Shannara said:
Let me try that again
Sometimes perception is reality except when reality is only someone's perception of it. For example Enstien's perception that the universe was constant. While Hubble proved in realty it was expanding with his discovery that Andromeda was a Galaxy and not a Nebula. And was able to calculate distances using Super Nova's.
This is a great example of what I was describing about ideas reaching obsolescence much like technologies.
In Einstein's time, the universe was widely believed to be stable in size (and to be finite!), neither growing nor shrinking. Einstein's theory (General Relativity) actually predicted that such stability would be impossible, so Einstein added a "cosmological constant" into his equations as a fudge factor to "fix" them. He later called this his "greatest blunder".

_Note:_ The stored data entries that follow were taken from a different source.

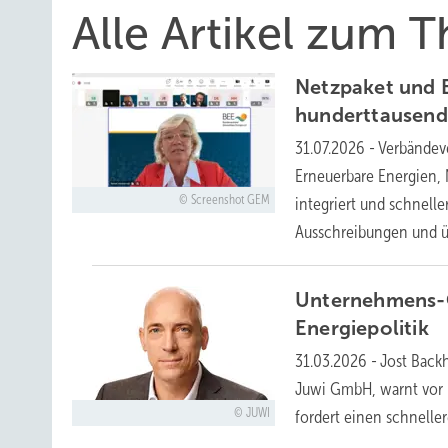
Alle Artikel zum T
Netzpaket und 
hunderttausen
31.07.2026
-
Verbändev
Erneuerbare Energien, N
Screenshot GEM
integriert und schnelle
Ausschreibungen und ü
Unternehmens-Ch
Energiepolitik
31.03.2026
-
Jost Backh
Juwi GmbH, warnt vor 
JUWI
fordert einen schnelle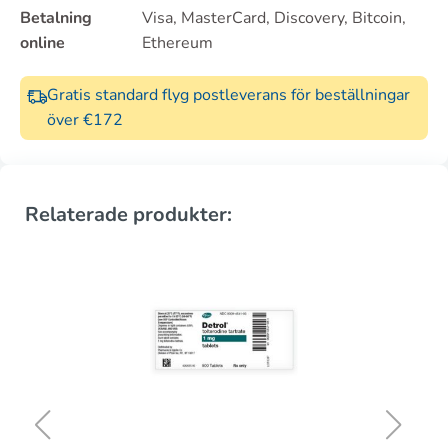
Betalning
Visa, MasterCard, Discovery, Bitcoin,
online
Ethereum
Gratis standard flyg postleverans för beställningar
över €172
Relaterade produkter: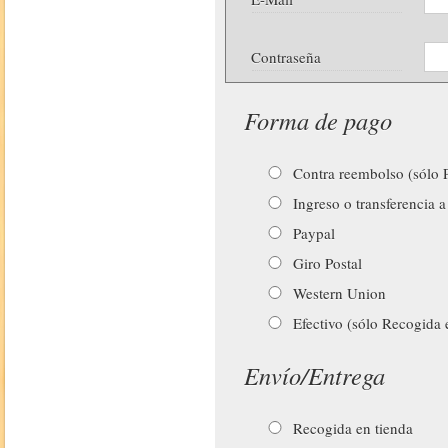
Contraseña
Forma de pago
Contra reembolso (sólo P
Ingreso o transferencia a
Paypal
Giro Postal
Western Union
Efectivo (sólo Recogida 
Envío/Entrega
Recogida en tienda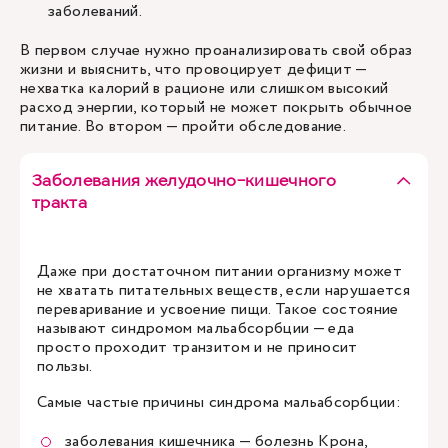
заболеваний.
В первом случае нужно проанализировать свой образ
жизни и выяснить, что провоцирует дефицит —
нехватка калорий в рационе или слишком высокий
расход энергии, который не может покрыть обычное
питание. Во втором — пройти обследование.
Заболевания желудочно-кишечного
тракта
Даже при достаточном питании организму может
не хватать питательных веществ, если нарушается
переваривание и усвоение пищи. Такое состояние
называют синдромом мальабсорбции — еда
просто проходит транзитом и не приносит
пользы.
Самые частые причины синдрома мальабсорбции:
заболевания кишечника — болезнь Крона,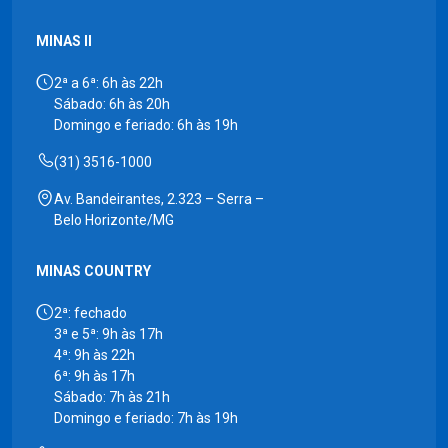
MINAS II
2ª a 6ª: 6h às 22h
Sábado: 6h às 20h
Domingo e feriado: 6h às 19h
(31) 3516-1000
Av. Bandeirantes, 2.323 – Serra –
Belo Horizonte/MG
MINAS COUNTRY
2ª: fechado
3ª e 5ª: 9h às 17h
4ª: 9h às 22h
6ª: 9h às 17h
Sábado: 7h às 21h
Domingo e feriado: 7h às 19h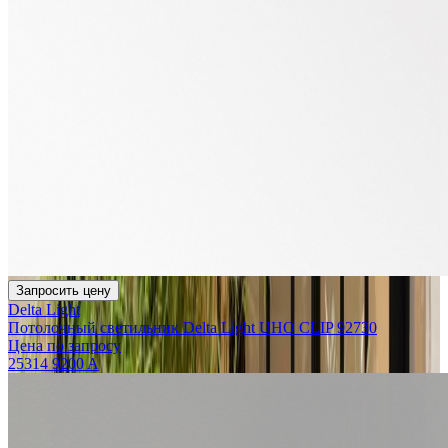
Запросить цену
Delta Light
Потолочный светильник Delta Light UHO CLIP 92730
Цена по запросу
25314 9200 A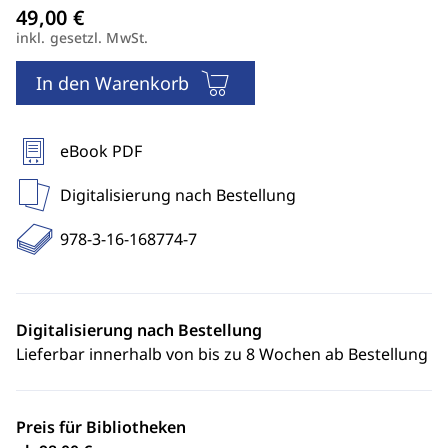
inkl. gesetzl. MwSt.
In den Warenkorb
eBook PDF
Digitalisierung nach Bestellung
978-3-16-168774-7
Digitalisierung nach Bestellung
Lieferbar innerhalb von bis zu 8 Wochen ab Bestellung
Preis für Bibliotheken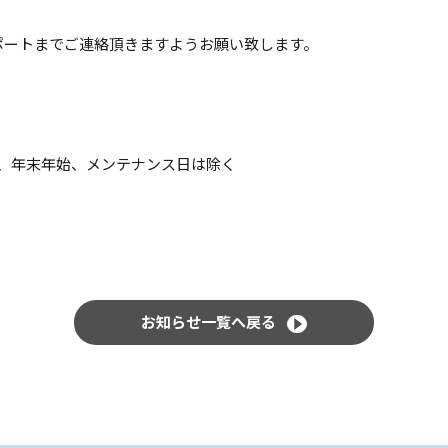
ポートまでご連絡頂きますようお願い致します。
土日祝、年末年始、メンテナンス日は除く
お知らせ一覧へ戻る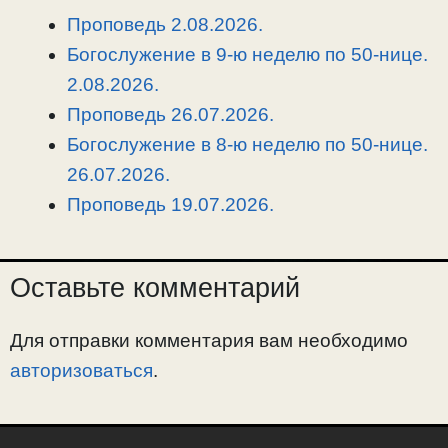
n
a
o
и
Проповедь 2.08.2026.
k
m
k
т
Богослужение в 9-ю неделю по 50-нице.
ь
2.08.2026.
Проповедь 26.07.2026.
Богослужение в 8-ю неделю по 50-нице.
26.07.2026.
Проповедь 19.07.2026.
Оставьте комментарий
Для отправки комментария вам необходимо
авторизоваться
.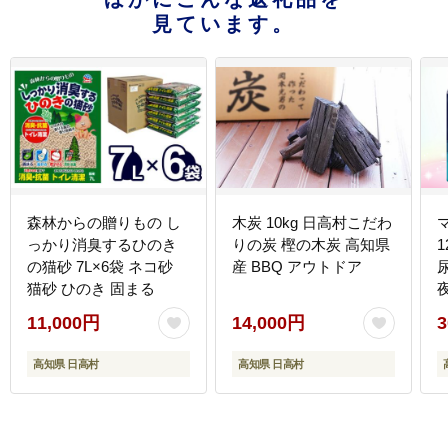
見ています。
森林からの贈りもの し
木炭 10kg 日高村こだわ
っかり消臭するひのき
りの炭 樫の木炭 高知県
1
の猫砂 7L×6袋 ネコ砂
産 BBQ アウトドア
尿
猫砂 ひのき 固まる
11,000円
14,000円
3
高知県 日高村
高知県 日高村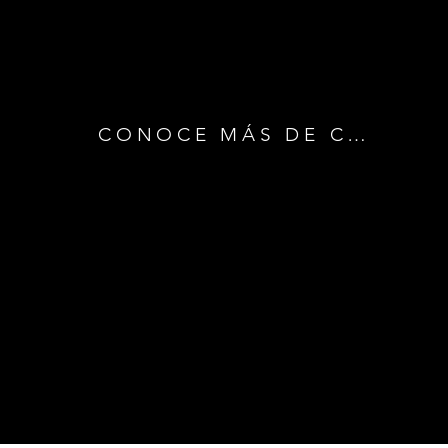
CONOCE MÁS DE CORPO Z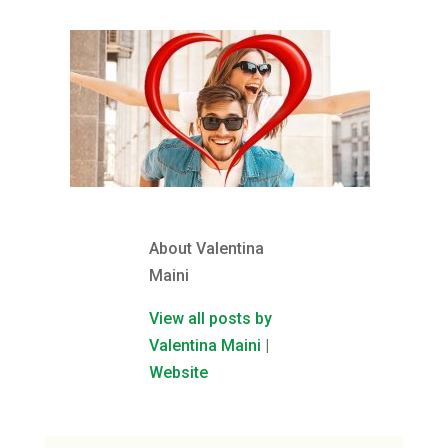
About Valentina
Maini
View all posts by
Valentina Maini
|
Website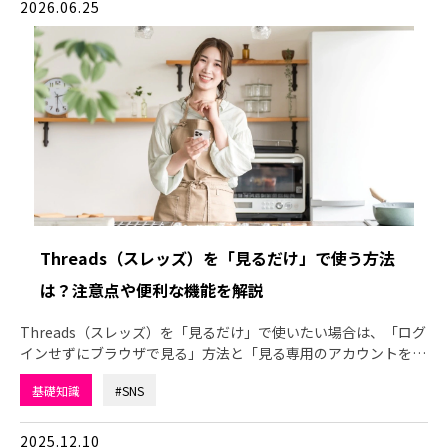
2026.06.25
Threads（スレッズ）を「見るだけ」で使う方法
は？注意点や便利な機能を解説
Threads（スレッズ）を「見るだけ」で使いたい場合は、「ログ
インせずにブラウザで見る」方法と「見る専用のアカウントを…
基礎知識
#SNS
2025.12.10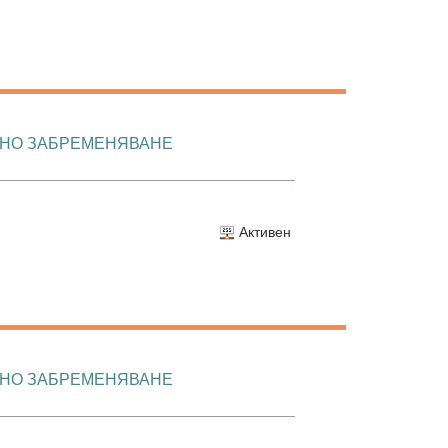
МНО ЗАБРЕМЕНЯВАНЕ
Активен
МНО ЗАБРЕМЕНЯВАНЕ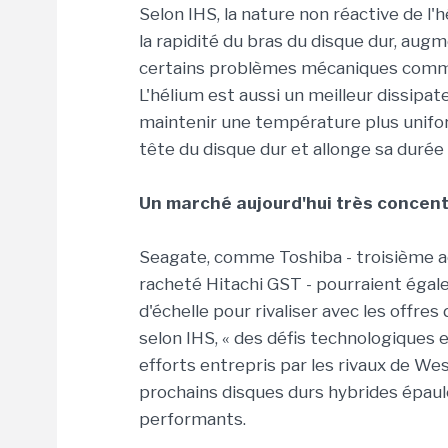
Selon IHS, la nature non réactive de l
la rapidité du bras du disque dur, augm
certains problèmes mécaniques comme l
L'hélium est aussi un meilleur dissipat
maintenir une température plus unifor
tête du disque dur et allonge sa durée 
Un marché aujourd'hui très concen
Seagate, comme Toshiba - troisième a
racheté Hitachi GST - pourraient éga
d'échelle pour rivaliser avec les offres
selon IHS, « des défis technologiques 
efforts entrepris par les rivaux de We
prochains disques durs hybrides épaul
performants.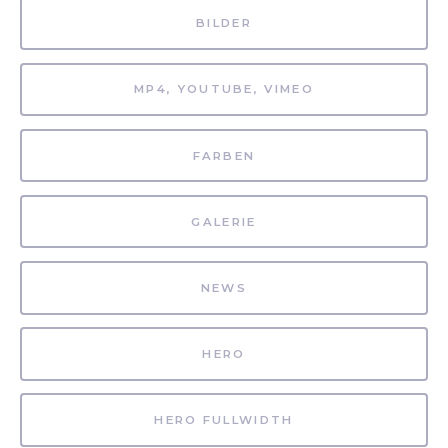
BILDER
MP4, YOUTUBE, VIMEO
FARBEN
GALERIE
NEWS
HERO
HERO FULLWIDTH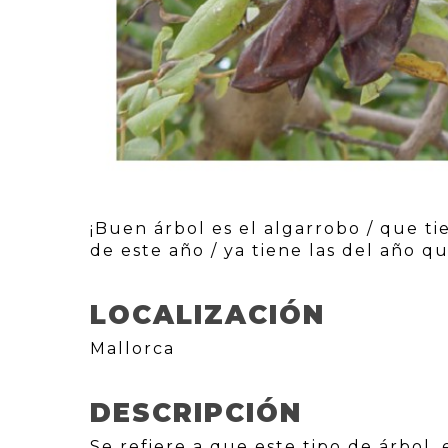
¡Buen árbol es el algarrobo / que ti
de este año / ya tiene las del año q
LOCALIZACIÓN
Mallorca
DESCRIPCIÓN
Se refiere a que este tipo de árbol,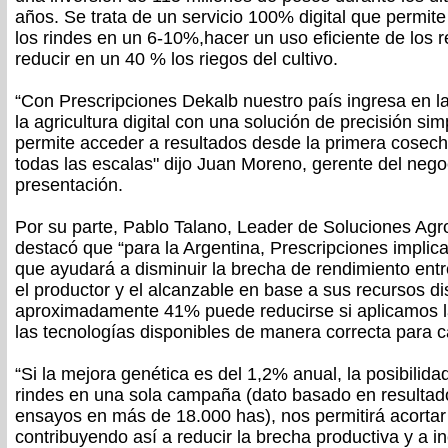
años. Se trata de un servicio 100% digital que permit
los rindes en un 6-10%,hacer un uso eficiente de los 
reducir en un 40 % los riegos del cultivo.
“Con Prescripciones Dekalb nuestro país ingresa en la
la agricultura digital con una solución de precisión si
permite acceder a resultados desde la primera cosec
todas las escalas" dijo Juan Moreno, gerente del nego
presentación.
Por su parte, Pablo Talano, Leader de Soluciones Ag
destacó que “para la Argentina, Prescripciones implic
que ayudará a disminuir la brecha de rendimiento entr
el productor y el alcanzable en base a sus recursos d
aproximadamente 41% puede reducirse si aplicamos l
las tecnologías disponibles de manera correcta para 
“Si la mejora genética es del 1,2% anual, la posibili
rindes en una sola campaña (dato basado en resultad
ensayos en más de 18.000 has), nos permitirá acortar
contribuyendo así a reducir la brecha productiva y a i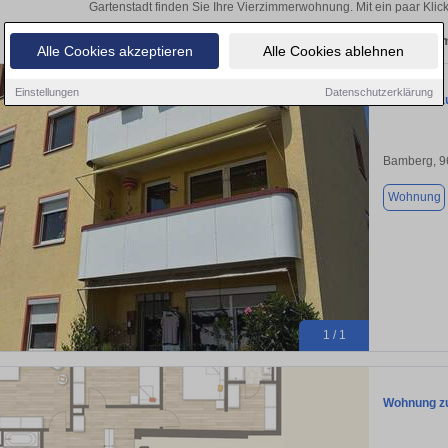
Gartenstadt finden Sie Ihre Vierzimmerwohnung. Mit ein paar Kli
Aktuelle Wohnung zum m
Alle Cookies akzeptieren
Alle Cookies ablehnen
Einstellungen
Datenschutzerklärung
Wohnung zu
Bamberg, 9
Wohnung
1 / 1
Wohnung zu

The idea of the stable universe went the way of the planetary epicycles... and scientists thought the universe was expanding, but losing kinetic energy as it spreads out. There were debates about whether or not the expansion would slow down enough to allow gravity to pull everything back together again.
Then, more recently, scientists have found that "in reality" (BIG quotation marks !!) the universe is expanding faster and faster. Einstein's "greatest blunder" has been re-introduced, this time as a negative value, to model "dark energy" using the Hubble constant.
Only, much more recently, scientists have begun to question the existence of "dark energy", or whether that is just a misinterpretation of things. And the evidence is growing that the "Hubble constant" is not a constant after all.
So, these ideas are on their way toward the same fate as the planetary epicycles too... just more wrong guesses.
Suppose the expectation that "there exists a uniquely correct interpretation" is also a wrong guess ?
Drifter said:
Yes, you could say I was doubtful of both those answers. Those statements are based on someone's belief rather than any kind of actual knowledge that I'm aware of.
Precisely!
Drifter said:
Either of those statements could be true or false depending on how "finiteness", "information", and "undecidable" are arbitrarily defined. I choose not to add either of those beliefs to the limited collection of beliefs I already have. If "information" is defined in a way that allows direct communication with the creator of the universe, assuming such a creator exists, then I would believe the first statement is a possibility. If "undecidable" is defined as "beyond the limits of the known to be faulty, human perceptions", then I would have no problem believing the second statement, too. Keep in mind that, as I see it, there is a certain level of doubt inherent in anything we label as a belief.
Leaving aside the difficulty of defining terms for the moment, do you think it is possible that any belief / interpretation regarding the finiteness of the universe is more maintainable than any other? Does the question actually have an answer "in reality"?